Restoring his good name
Saying goodbye to Project Surname

Kerry McCluskey
Northern News Services

IQALUIT (Oct 11/99) - Peter Irniq's recent waltz with the courts put him, once again, at the top of the dance card.

And as a result, it may be smoother sailing for Inuit who choose to follow in his footsteps.

"I'm pretty excited about it," said Irniq, who, in August, received official notice that the spelling of his name had been legally changed from Ernerk to its original form of Irniq.

"I was tired of being known as Ernerk. Irniq means son, Ernerk means nothing."

He explained that the court's ruling, which ended a personal quest that began on some levels more than 15 years ago, signified the beginning of the end of Project Surname.
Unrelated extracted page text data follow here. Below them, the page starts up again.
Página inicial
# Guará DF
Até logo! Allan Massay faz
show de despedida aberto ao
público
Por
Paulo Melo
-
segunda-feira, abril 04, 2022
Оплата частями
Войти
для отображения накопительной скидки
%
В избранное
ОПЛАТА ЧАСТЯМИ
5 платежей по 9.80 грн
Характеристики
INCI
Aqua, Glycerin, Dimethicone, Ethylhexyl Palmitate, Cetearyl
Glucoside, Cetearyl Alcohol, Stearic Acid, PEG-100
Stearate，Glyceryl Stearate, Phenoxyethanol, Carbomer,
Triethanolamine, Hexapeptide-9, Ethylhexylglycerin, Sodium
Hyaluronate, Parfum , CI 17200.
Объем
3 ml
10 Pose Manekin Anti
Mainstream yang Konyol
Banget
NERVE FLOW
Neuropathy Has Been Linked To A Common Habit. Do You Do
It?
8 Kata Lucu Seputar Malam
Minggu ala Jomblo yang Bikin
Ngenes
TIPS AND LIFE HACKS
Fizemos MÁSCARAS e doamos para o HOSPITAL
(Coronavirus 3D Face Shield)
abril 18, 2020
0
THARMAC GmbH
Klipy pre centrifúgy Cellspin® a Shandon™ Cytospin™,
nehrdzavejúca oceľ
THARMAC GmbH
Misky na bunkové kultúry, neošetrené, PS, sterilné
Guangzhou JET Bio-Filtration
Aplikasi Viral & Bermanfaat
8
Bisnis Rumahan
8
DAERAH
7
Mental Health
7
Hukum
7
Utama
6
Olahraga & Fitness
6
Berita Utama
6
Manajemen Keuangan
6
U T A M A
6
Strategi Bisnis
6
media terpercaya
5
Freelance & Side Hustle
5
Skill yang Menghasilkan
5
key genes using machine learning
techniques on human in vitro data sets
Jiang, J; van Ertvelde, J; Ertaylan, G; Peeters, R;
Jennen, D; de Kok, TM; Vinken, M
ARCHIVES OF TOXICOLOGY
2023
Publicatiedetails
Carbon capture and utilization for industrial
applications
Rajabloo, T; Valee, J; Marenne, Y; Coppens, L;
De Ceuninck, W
Project Surname was a 1970 federal government initiative that may have had good intentions, but wreaked havoc on Inuit culture.

"It created a lot of problems. Many of the names no longer mean anything," said Irniq.

Brought in to replace the disc numbers the government used to catalogue Inuit prior to 1970, Project Surname gave people the opportunity to choose their own last name and as it was put, "join mainstream Canadian society."

Inuit were nomadic and didn't have a writing system until later years, so it was up to priests, Hudson Bay employees and government workers to spell and register those names. Not familiar with Inuktitut or its proper pronunciation, many Inuit names were misspelled and have therefore, lost their original meaning.

That spelled disaster for Inuit culture, Irniq said.

"It was the beginning of the end of Inuit culture and the Inuit way of naming. But we accepted it and now we want to make some changes," said Irniq.

He noted that his crusade also encompassed changing community names to their proper spelling under the new orthography, and that it would reinstate the importance Inuit have traditionally given to naming.

"We name people after relatives to make sure that relatives or friends remain alive forever," said Irniq, who was named by his parents, but given the spelling of Ernerk by a French Catholic priest.

In an effort to ensure that the task of making changes is easier for other Inuit and to keep protecting and promoting his culture, Irniq said he will continue the arduous task of lobbying for change to Nunavut's legislation.

"If I could be taught by my father to wait for a seal at a seal hole patiently and watchfully, then I can outlast the bureaucracy."